Passage shown
Keywords: non-β-cell progenitor; pancreas; pregnancy; β-cell duplication; β-cells.

Figure 1

The Cre/loxP-based lineage tracing system. (A) Double transgenic mice, carry one transgene that consists of the rat insulin promoter driving expression of the tamoxifen-inducible Cre-recombinase (RIP-CreER^TAM). The second transgene is a Z/AP reporter gene in which Cre-mediated recombination between loxP sites leads to expression of HP AP from a generally-active promoter. In the absence of tamoxifen, β-cells (red, B) are not marked by the HP AP reporter (green, D), but upon administration of tamoxifen the Cre-recombinase becomes active and mediates recombination at the loxP sites, hence causing deletion of transcriptional and translational stop signals upstream of the HP AP reporter gene (C). As a result the β-cells are irreversibly and heritably labelled for HP AP (D). Pancreatic sections were immunostained using anti-HP AP (green, B and D) and anti-insulin (red, B and D) antibodies. The pancreatic nuclei were stained using DAPI (blue, B and D). Bar scale corresponds to 40 µm.

Figure 2

Analysing the origin of new β-cells during pregnancy. Double transgenic female mice (Z/AP; RIP-CreER^TAM) were pulsed with tamoxifen to label their β-cells. Then during the chase period, pregnancy was induced in only one group of mice while the other animals were assigned to the non-pregnant control group. After the chase period, if the percentage of β-cells positive for HP AP in pancreas of the pregnant animals is identical to the non-pregnant controls we conclude that new β-cells are the progeny of pre-existing β-cells (Hypothesis 1). However, if there is a dilution of the percentage of HP AP-labelled β-cells in the pregnant animals, we conclude that a non-β-cell source gives rise to new β-cells, possibly in combination with a contribution from pre-existing β-cells (Hypothesis 2). Finally, if the percentage of islets totally devoid of any label is higher in pregnant animals than in the controls, one can deduce that whole new islets arise from non-β-cell progenitors (Hypothesis 3).

Directions for this task
Resume the passage on tracing the origin of new β-cells in pregnant mice from the point where it ends. You don't need the data for this.

Material supplied
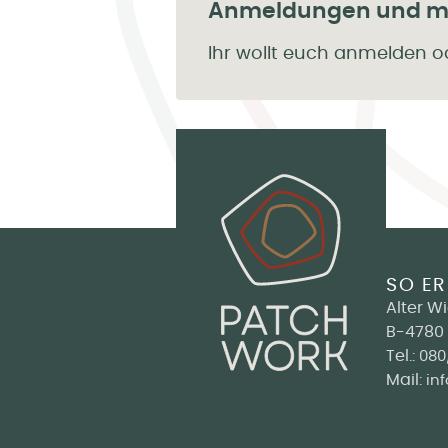
Anmeldungen und me
Ihr wollt euch anmelden o
SO ER
Alter W
B-4780 
Tel.:
080
Mail:
in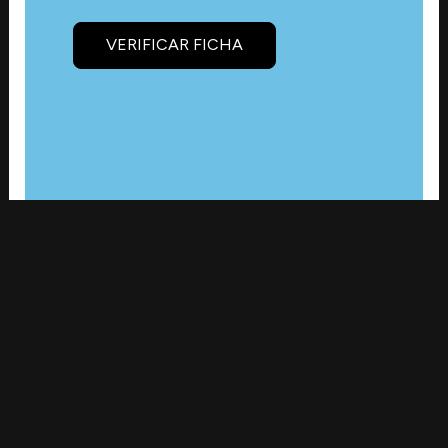
VERIFICAR FICHA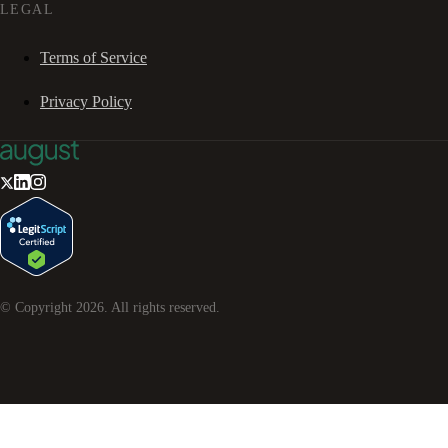
LEGAL
Terms of Service
Privacy Policy
© Copyright
2026
. All rights reserved.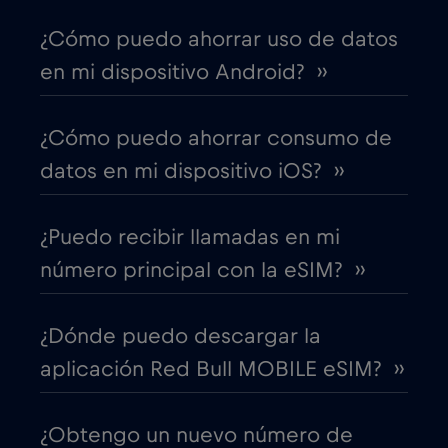
¿Cómo puedo ahorrar uso de datos
Canadá - Fútbol Norteamérica 2026
€1
,-/GB
en mi dispositivo Android? ››
Chad
€4
,-/GB
¿Cómo puedo ahorrar consumo de
datos en mi dispositivo iOS? ››
Chile
€7
,-/GB
¿Puedo recibir llamadas en mi
China
€6
,-/GB
número principal con la eSIM? ››
Chipre
€2
,-/GB
¿Dónde puedo descargar la
aplicación Red Bull MOBILE eSIM? ››
Colombia
€4
,-/GB
¿Obtengo un nuevo número de
Corea del Sur
€4
,-/GB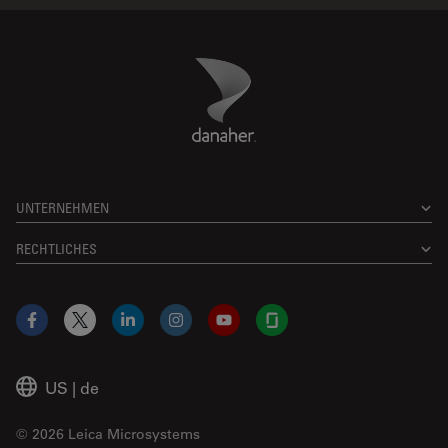
Danaher Logo
Footer
UNTERNEHMEN
RECHTLICHES
Facebook
X
LinkedIn
Instagram
YouTube
Glassdoor
US
|
de
© 2026 Leica Microsystems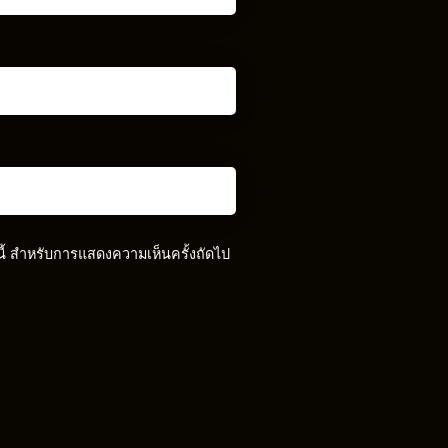
์นี้ สำหรับการแสดงความเห็นครั้งถัดไป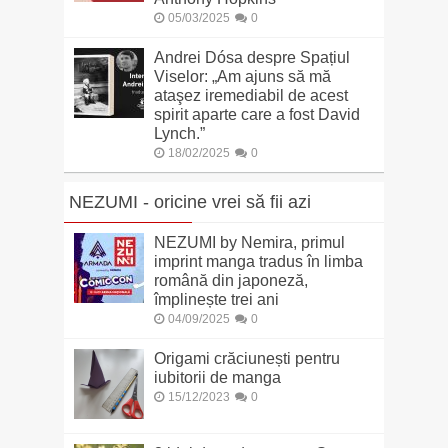
05/03/2025
0
Andrei Dósa despre Spațiul
Viselor: „Am ajuns să mă
ataşez iremediabil de acest
spirit aparte care a fost David
Lynch.”
18/02/2025
0
NEZUMI - oricine vrei să fii azi
NEZUMI by Nemira, primul
imprint manga tradus în limba
română din japoneză,
împlinește trei ani
04/09/2025
0
Origami crăciunești pentru
iubitorii de manga
15/12/2023
0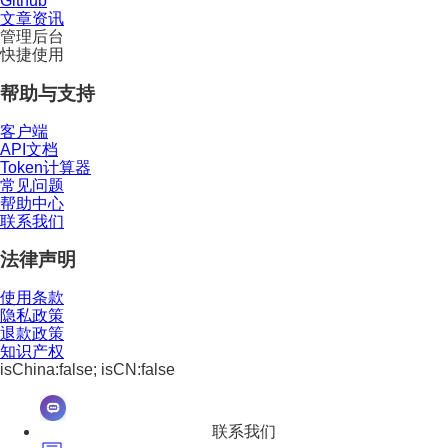
Github
文章资讯
管理后台
快捷使用
帮助与支持
客户端
API文档
Token计算器
常见问题
帮助中心
联系我们
法律声明
使用条款
隐私政策
退款政策
知识产权
isChina:false; isCN:false
联系我们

Exercise answer
Figure 3

Responses to pregnancy. During pregnancy, the mean body mass increased by 45% (A), and the mean pancreas mass by 51% (B), as compared with their age-matched non-pregnant control counterparts. Mean β-cell mass in pregnant animals increased by 91% (C).

Figure 4

Lineage tracing in pregnancy. (A) The HP AP labelling index in non-pregnant control and pregnant female animal pancreata was calculated by forming the ratio of total number of pixels of cross-sectional area immunostained for HP AP to total number of pixels cross-sectional area immunostained for insulin, using Image J. The mean labelling index in the pancreata of non-pregnant animals is higher (0.44 ± 0.05) than in the pregnant mice (0.33 ± 0.06). (B) The proportion of islet section completely negative for HP AP is calculated by forming the ratio of the HP AP-negative islet cross-sectional area to the total islet cross-sectional area in the whole of five sections for each pancreas. The mean proportion of islet sections HP AP negative in the pregnant group is (0.19 ± 0.06) is higher than in their age-matched, non-pregnant control counterparts (0.11 ± 0.04) as seen in the graph. # designates a p-value <0.05 by paired two-tailed student t-test.

Figure 5

Photomicrographs of pancreatic sections from pregnant animals stained for insulin (red), HP AP (green), and nuclei (blue, DAPI). Small islet sections are either partly or wholly HP AP-positive (A), or completely HP AP-negative (dashed circle, B). Small islet sections represent either genuinely small islets or glancing sections of larger islets (C). Bar scale corresponds to 40 µm.

Figure 6

Insulin-positive cells associated with the ductal epithelium. Pancreas sections from pregnant female animals, stained for insulin (red), HP AP (green) and nuclei (blue, DAPI), show examples (yellow arrows) of HP AP-positive β-cells (A), or HP AP-negative β-cells (B), associated with duct epithelium. Bar scales correspond to 20 µm (A) and 40 µm (B).

Figure 7

HP AP labeling remains restricted to β-cells after a chase period. Pancreatic sections from non-pregnant control females animals stained for insulin (red), HP AP (green) and nuclei (blue, DAPI), showing that the HP AP label is restricted to β-cells at 2.5 months following the pulse of tamoxifen. Bar scale corresponds to 40 µm.